HKUST-1 (HKUST ⇒ Hong Kong University of Science and Technology), which is also called MOF-199, is a material in the class of metal-organic frameworks (MOFs). Metal-organic frameworks are crystalline materials, in which metals are linked by ligands (so-called linker molecules) to form repeating coordination motives extending in three dimensions. The HKUST-1 framework is built up of dimeric metal units, which are connected by benzene-1,3,5-tricarboxylate linker molecules. The paddlewheel unit is the commonly used structural motif to describe the coordination environment of the metal centers and also called secondary building unit (SBU) of the HKUST-1 structure. The paddlewheel is built up of four benzene-1,3,5-tricarboxylate linkers molecules, which bridge two metal centers. One water molecules is coordinated to each of the two metal centers at the axial position of the paddlewheel unit in the hydrated state, which is usually found if the material is handled in air. After an activation process (heating, vacuum), these water molecules can be removed (dehydrated state) and the coordination site at the metal atoms is left unoccupied. This unoccupied coordination site is called coordinatively unsaturated site (CUS) and can be accessed by other molecules.

Structural analogs

Monometallic HKUST-1 analogs 
Cu2+ was used as metal center in the first synthesized HKUST-1 material, but the HKUST-1 structure was also obtained with other metals. The oxidation state of most used metals is +II, which results in a neutral overall framework. In the case of trivalent metals (oxidation state +3), the overall framework is positively charged and requires anions to compensate the charge and guarantee charge neutrality.

Mixed-metal HKUST-1 analogs 
In addition to monometallic HKUST-1 analogs, several mixed-metal HKUST-1 materials were synthesized, in which two metals are incorporated into the framework structure at crystallographically equivalent positions.
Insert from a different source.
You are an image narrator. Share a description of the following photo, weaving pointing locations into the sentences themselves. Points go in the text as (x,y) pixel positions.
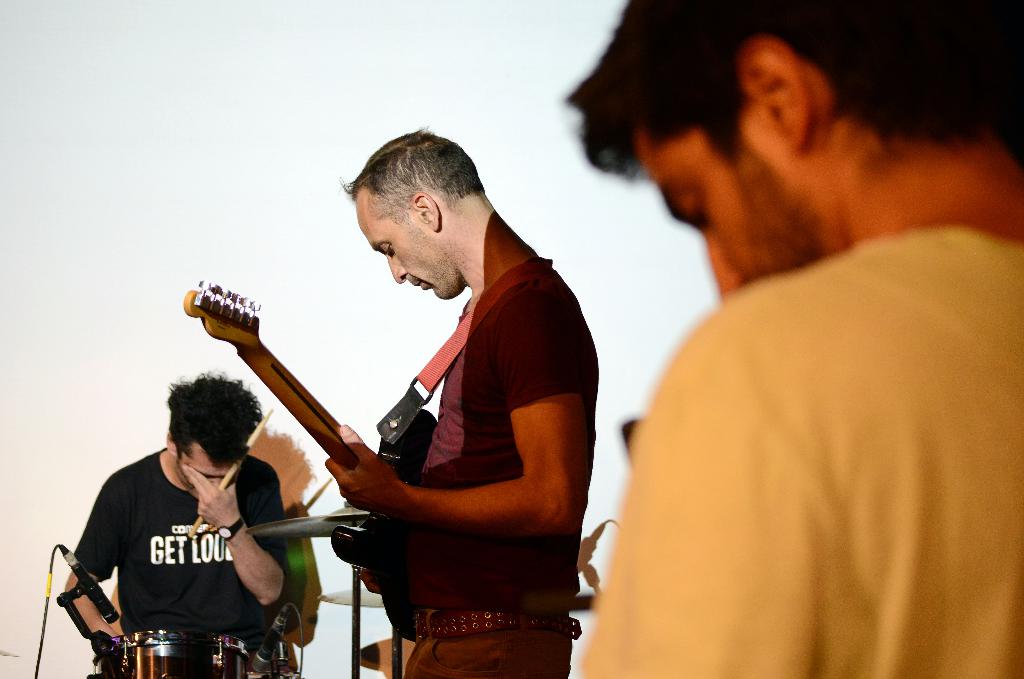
There are 3 people (665,497) here playing musical instruments (286,535) and this is a microphone (76,559).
The incorporation of two metals can be achieved by using both metals for the synthesis (direct synthesis) or by using post-synthetic metal-exchange. For the post-synthetic metal exchange, a monometallic HKUST-1 material is synthesized in the first step. Subsequently, this monometallic HKUST-1 is suspended in a solution containing the second metal, which results in an exchange of metal centers in the framework leading to a mixed-metal HKUST-1.
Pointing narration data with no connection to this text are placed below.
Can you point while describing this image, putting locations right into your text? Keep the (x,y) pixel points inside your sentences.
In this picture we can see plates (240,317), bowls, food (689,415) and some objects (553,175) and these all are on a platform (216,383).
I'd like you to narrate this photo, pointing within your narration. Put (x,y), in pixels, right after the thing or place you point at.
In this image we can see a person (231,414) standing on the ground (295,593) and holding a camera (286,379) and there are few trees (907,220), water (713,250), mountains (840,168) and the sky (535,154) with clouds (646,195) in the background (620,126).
Theoretically calculated HKUST-1 analogs 
Several HKUST-1 analogs have already been synthesized, but several research groups have investigated the properties of the HKUST-1 structure by means of theoretical calculations. For this purpose, additional metal centers were incorporated into the framework on the theoretical level, which have not been used for the synthesis (e.g. Sc, V, Ti, W, Cd). Theoretical study on a mixed-metal HKUST-1 containing Cu in combination with various other metals (e.g. W, Re, Os, Ir, Pt, Au) were also reported, of which several metal combinations have not been synthesized.